Ray Harryhausen é um dos maiores gênio dos efeitos especiais, principalmente da técnica do stop motion e este foi o último filme em que ele fez suas "mágicas". Um cara que influenciou tanta gente e que com certeza fez uma diferença absurda na história do cinema merecia um filme muito melhor para terminar sua carreira.

As melhores atuações do filme são de atores que interpretam personagens secundários; Burgess Meredith no papel do "dramaturgo" Ammon e a ótima Maggie Smith que interpreta a deusa Thetis. Burgess Meredith é mais conhecido pelo papel do treinador Mickey nos filmes do Rocky, e Maggie Smith é conhecida atualmente por sua personagem nos filmes do Harry Potter, a professora Minerva.
Os personagens que deveriam ser os mais interessantes do filme, Perseu e Afrodite, são interpretados de uma forma tão indiferente que eu me recuso a citar o nome dos atores aqui.

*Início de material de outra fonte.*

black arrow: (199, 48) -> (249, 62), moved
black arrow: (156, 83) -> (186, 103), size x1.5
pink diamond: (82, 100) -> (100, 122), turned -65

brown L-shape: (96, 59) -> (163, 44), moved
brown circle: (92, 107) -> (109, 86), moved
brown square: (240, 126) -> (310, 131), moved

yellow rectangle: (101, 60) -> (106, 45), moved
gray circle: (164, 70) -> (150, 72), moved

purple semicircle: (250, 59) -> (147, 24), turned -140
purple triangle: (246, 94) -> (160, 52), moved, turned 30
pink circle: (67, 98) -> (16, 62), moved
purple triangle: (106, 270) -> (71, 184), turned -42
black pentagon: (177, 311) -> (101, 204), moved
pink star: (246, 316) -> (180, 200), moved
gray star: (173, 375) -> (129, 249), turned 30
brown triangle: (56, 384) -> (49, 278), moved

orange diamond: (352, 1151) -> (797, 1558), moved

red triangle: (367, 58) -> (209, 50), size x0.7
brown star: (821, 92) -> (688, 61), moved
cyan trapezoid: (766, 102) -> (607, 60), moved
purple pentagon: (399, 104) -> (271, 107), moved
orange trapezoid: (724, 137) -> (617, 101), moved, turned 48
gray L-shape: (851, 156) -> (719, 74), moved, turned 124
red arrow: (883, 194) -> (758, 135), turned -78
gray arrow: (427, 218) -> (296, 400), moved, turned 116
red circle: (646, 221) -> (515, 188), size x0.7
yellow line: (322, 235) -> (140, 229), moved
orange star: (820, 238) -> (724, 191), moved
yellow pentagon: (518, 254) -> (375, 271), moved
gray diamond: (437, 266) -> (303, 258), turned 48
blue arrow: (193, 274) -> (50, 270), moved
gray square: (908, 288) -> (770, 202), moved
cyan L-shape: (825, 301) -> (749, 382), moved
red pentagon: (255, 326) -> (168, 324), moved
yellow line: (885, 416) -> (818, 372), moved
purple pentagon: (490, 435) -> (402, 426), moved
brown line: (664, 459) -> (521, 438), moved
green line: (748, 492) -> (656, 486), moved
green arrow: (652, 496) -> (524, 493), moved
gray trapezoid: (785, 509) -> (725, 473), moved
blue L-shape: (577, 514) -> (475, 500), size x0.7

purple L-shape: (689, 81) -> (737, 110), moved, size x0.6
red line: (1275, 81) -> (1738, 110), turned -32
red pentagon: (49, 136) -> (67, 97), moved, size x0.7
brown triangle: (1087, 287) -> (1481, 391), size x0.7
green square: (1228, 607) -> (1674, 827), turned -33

Vou terminar essa "resenha" por aqui. Estou achando que o texto ficou uma bela bosta e se eu continuar a tendência é piorar, mas para finalizar eu preciso dizer que o filme não é um desastre. Se você gosta de histórias com seres incríveis, mitologia grega e não liga tanto para atuações ruins você talvez consiga se divertir. Ou simplesmente alugue para conferir a cena da Medusa, o ponto alto do filme. Há o Kraken também, em uma versão diferente da vista no Piratas Do Caribe 2, mas ainda é o Kraken...

Nota 3 de 6. É bom, mas não é um clássico.

A quem possa interessar

E assim começo mais um blog (já perdi a conta de quantos já criei), explicando o porque de sua existência e quais meus objetivos com ele.

Criei esse blog para postar minhas "resenhas" de filmes. Posso não me limitar apenas a filmes, mas por enquanto todos os textos serão desse tipo. Nada de vida pessoal e etc... Apenas resenhas e opiniões.

E porque não continuar postando isso no fotolog? Simplesmente porque acho que o formato do fotolog não é bom para postar esse tipo de texto. Eu não posso formatar o texto lá - nada de negrito, itálico ou o que quer que seja mais "fancy" - e sou limitado a postar uma imagem por texto.

Não espero nenhum comentário ou visita nesse blog. Não estou dizendo que abomino quem quiser o fazer, me sentirei muito honrado se alguém se sentir inspirado a comentar algo sobre um dos meus textos ou filmes "resenhados", mas esse não é um dos meus objetivos, afinal de contas nunca passou pela minha cabeça ser um crítico de cinema.